Out of the lines below, please list those that hold the string "scroll".

*** Block opens ***

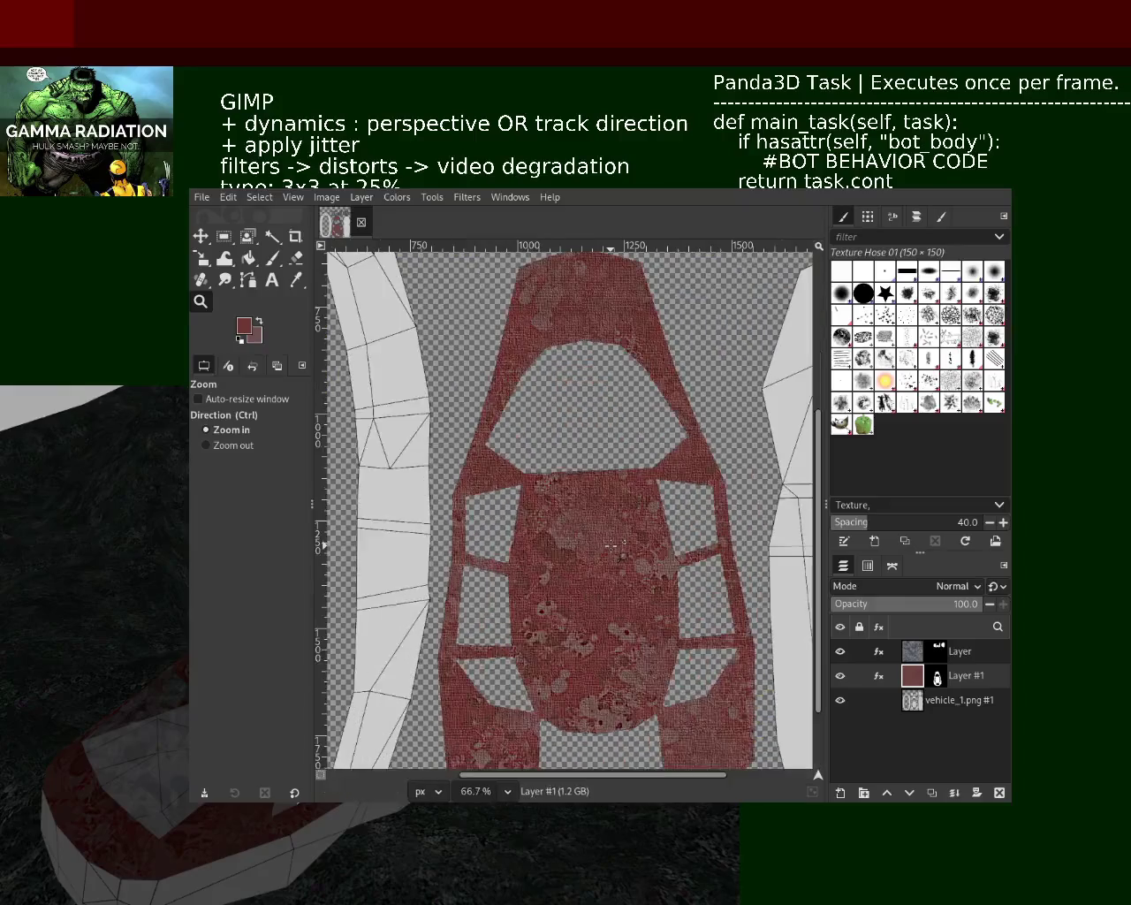
mouse_move(878, 651)
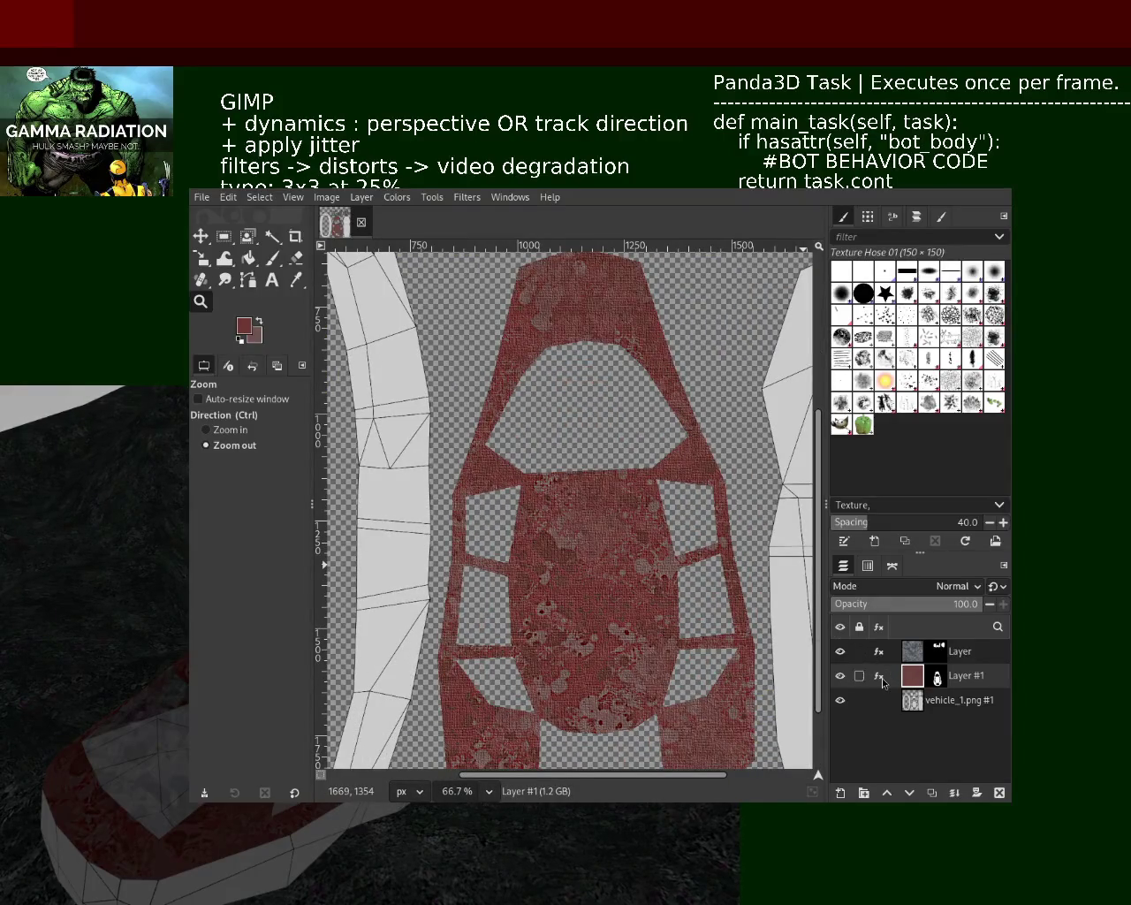
left_click(882, 678)
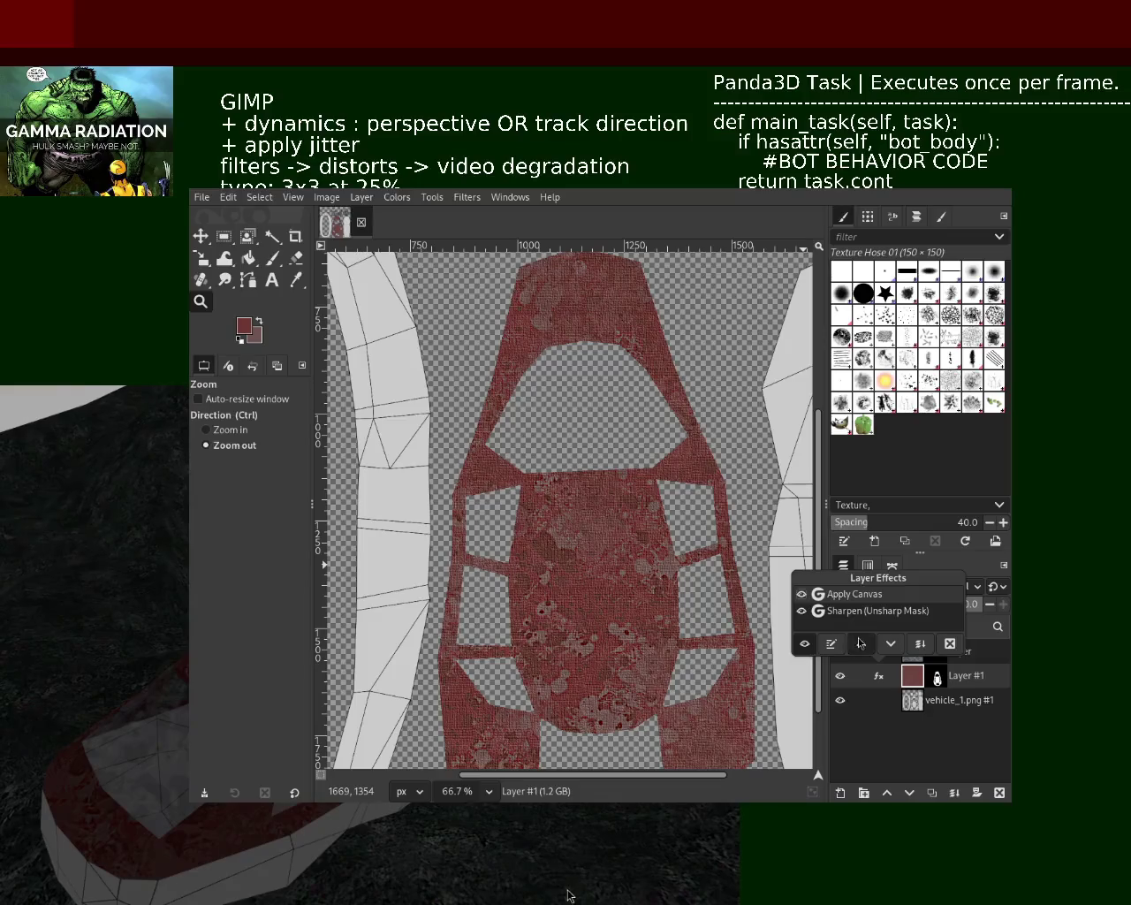
left_click(831, 644)
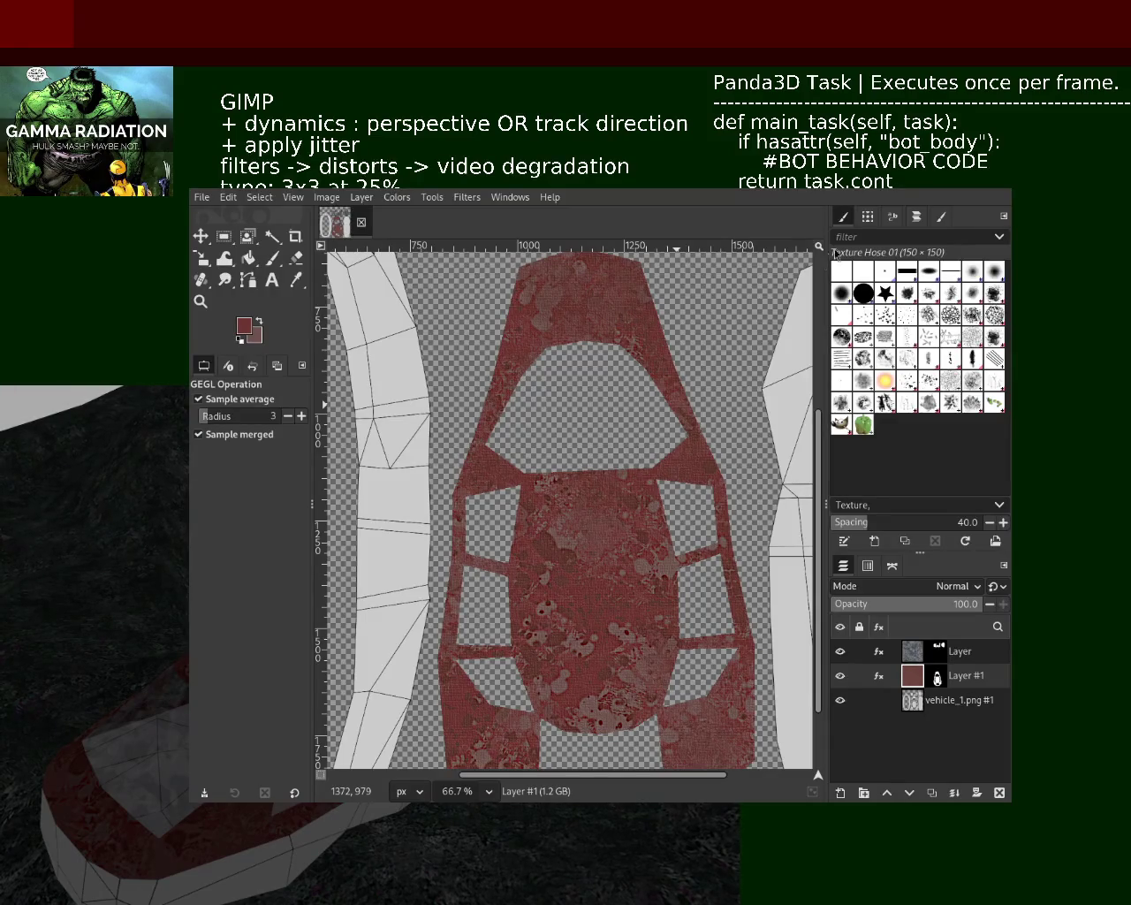
left_click(200, 302)
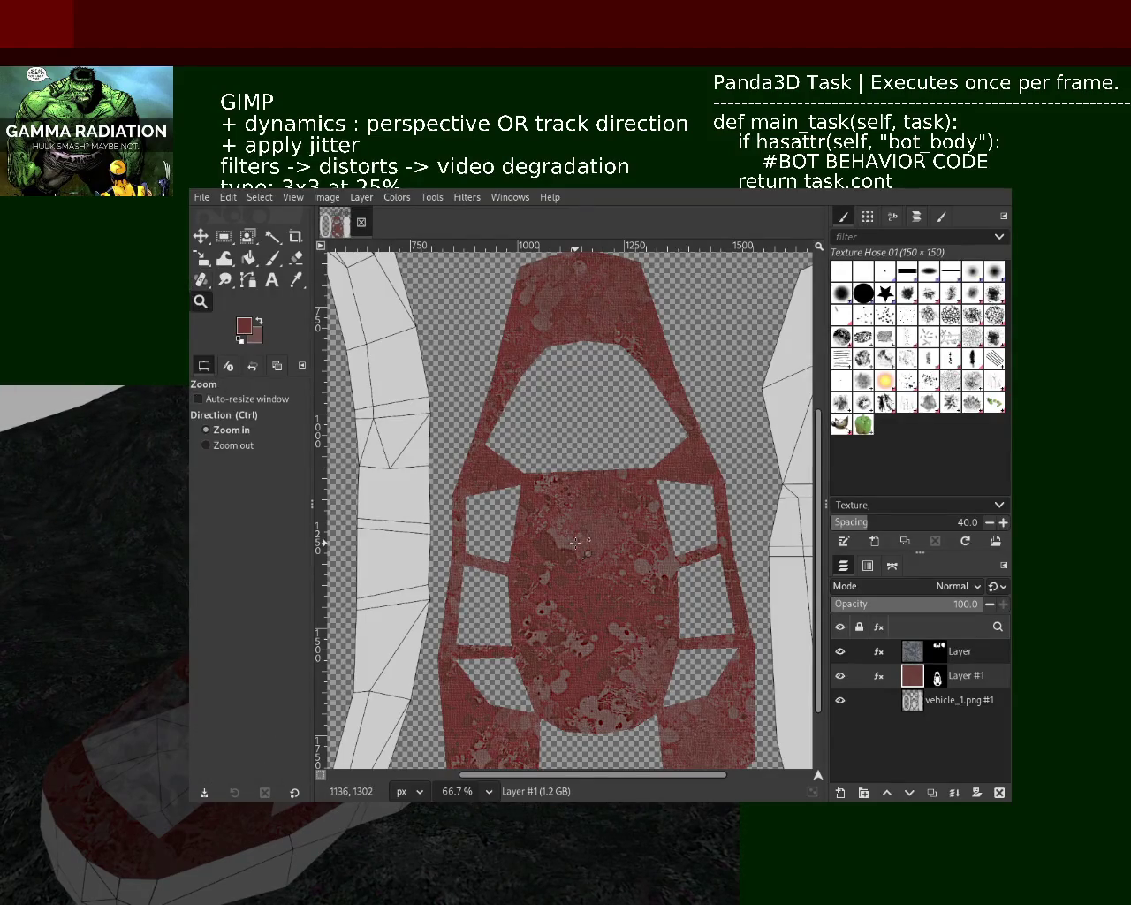
left_click(576, 544)
left_click(576, 545)
scroll(577, 545, "down", 1, "ctrl")
scroll(583, 530, "down", 2, "ctrl")
scroll(618, 494, "up", 2, "ctrl")
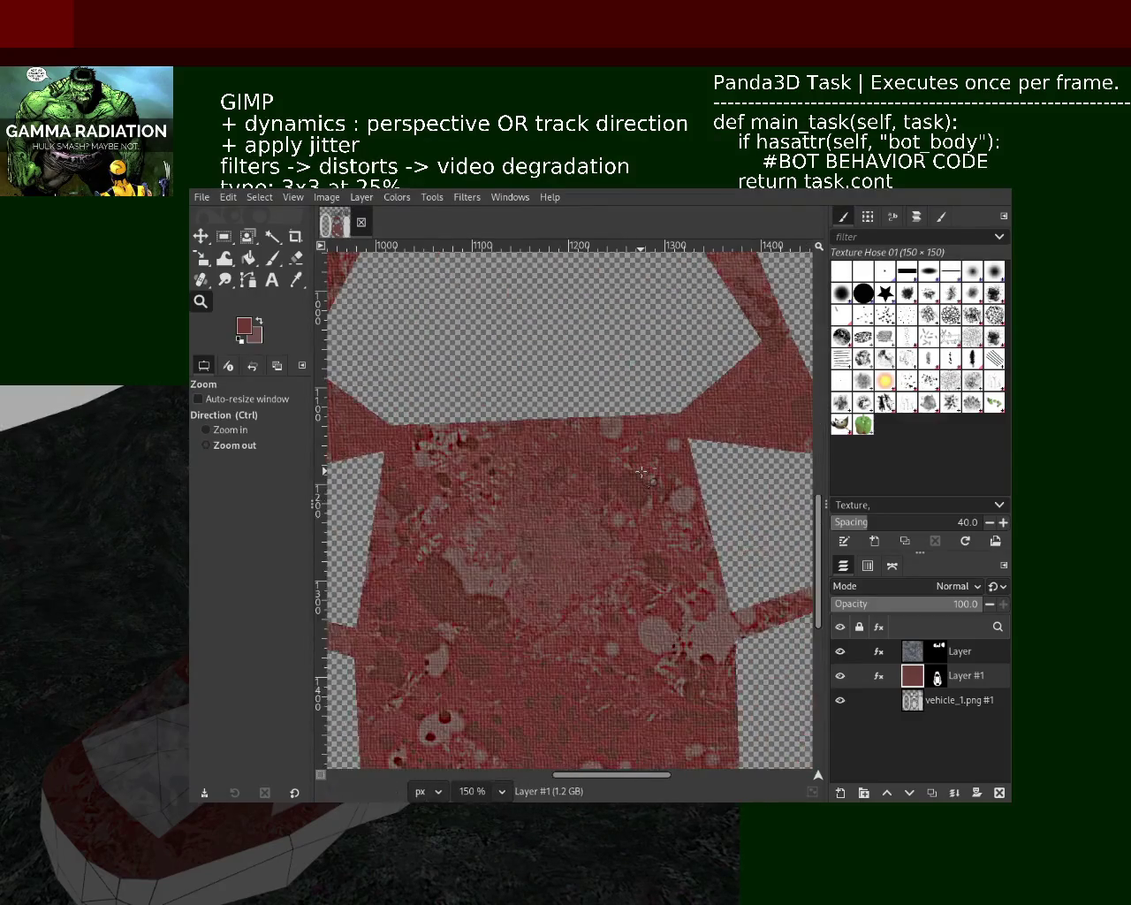
scroll(641, 472, "down", 1, "ctrl")
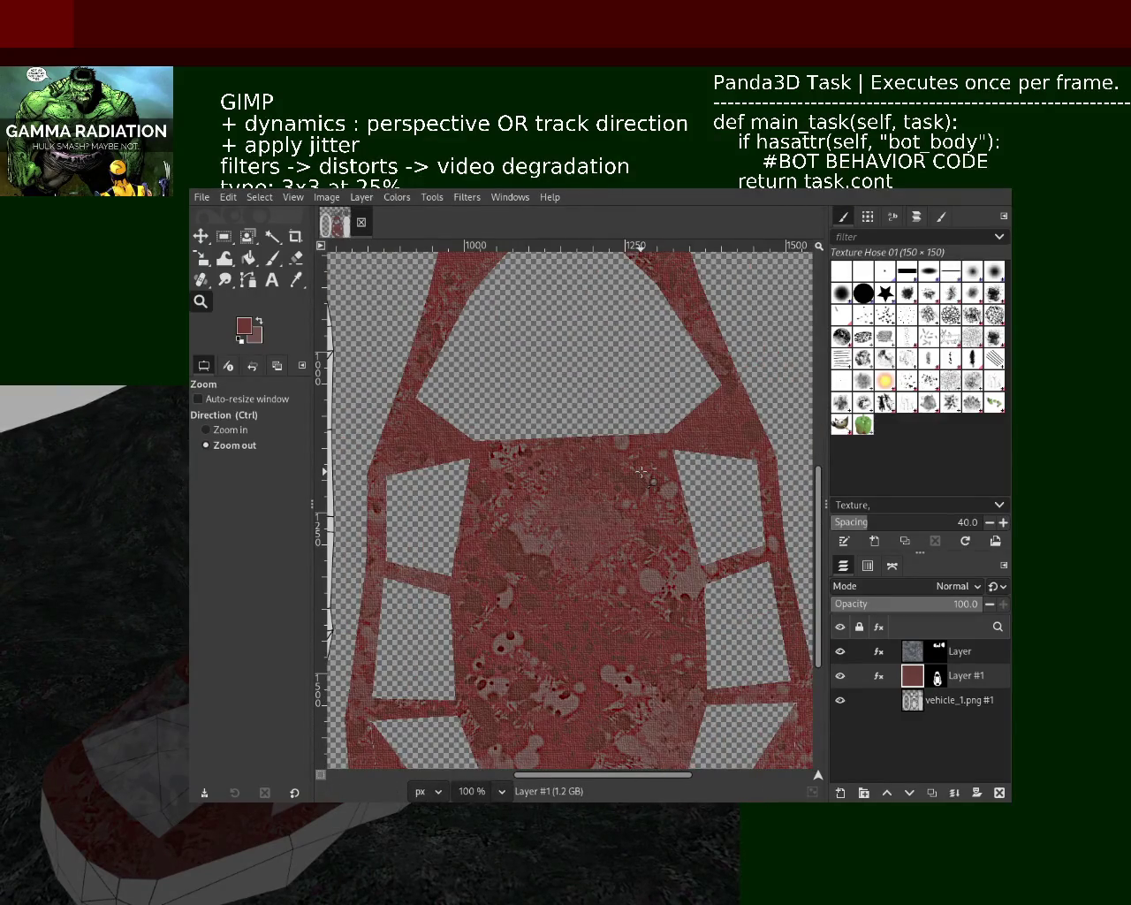
scroll(641, 472, "down", 2, "ctrl")
scroll(628, 464, "up", 2, "ctrl")
scroll(610, 455, "up", 2, "ctrl")
scroll(597, 450, "up", 1, "ctrl")
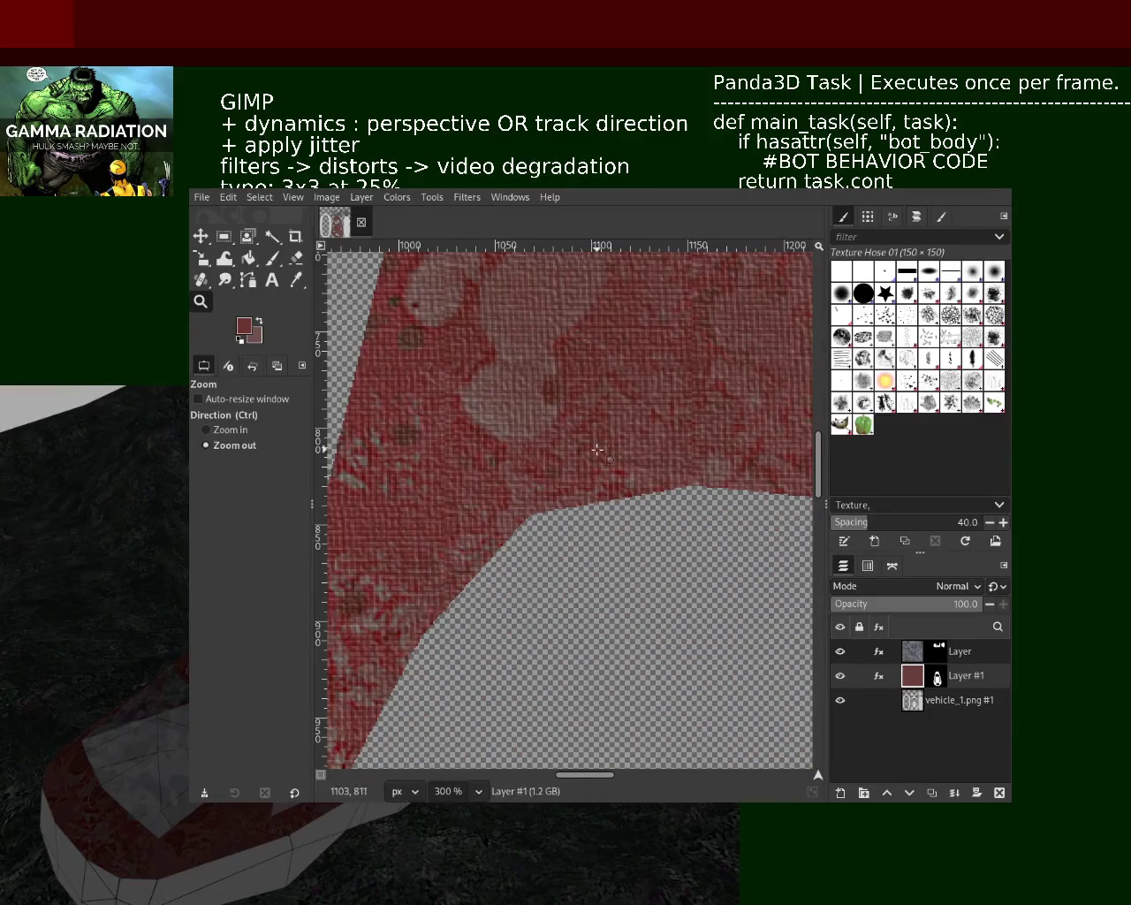
scroll(598, 449, "down", 4, "ctrl")
scroll(574, 442, "down", 2, "ctrl")
scroll(548, 433, "up", 2, "ctrl")
scroll(522, 420, "up", 2, "ctrl")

*** Block closes ***

Task result |
scroll(577, 545, "down", 1, "ctrl")
scroll(583, 530, "down", 2, "ctrl")
scroll(618, 494, "up", 2, "ctrl")
scroll(641, 472, "down", 1, "ctrl")
scroll(641, 472, "down", 2, "ctrl")
scroll(628, 464, "up", 2, "ctrl")
scroll(610, 455, "up", 2, "ctrl")
scroll(597, 450, "up", 1, "ctrl")
scroll(598, 449, "down", 4, "ctrl")
scroll(574, 442, "down", 2, "ctrl")
scroll(548, 433, "up", 2, "ctrl")
scroll(522, 420, "up", 2, "ctrl")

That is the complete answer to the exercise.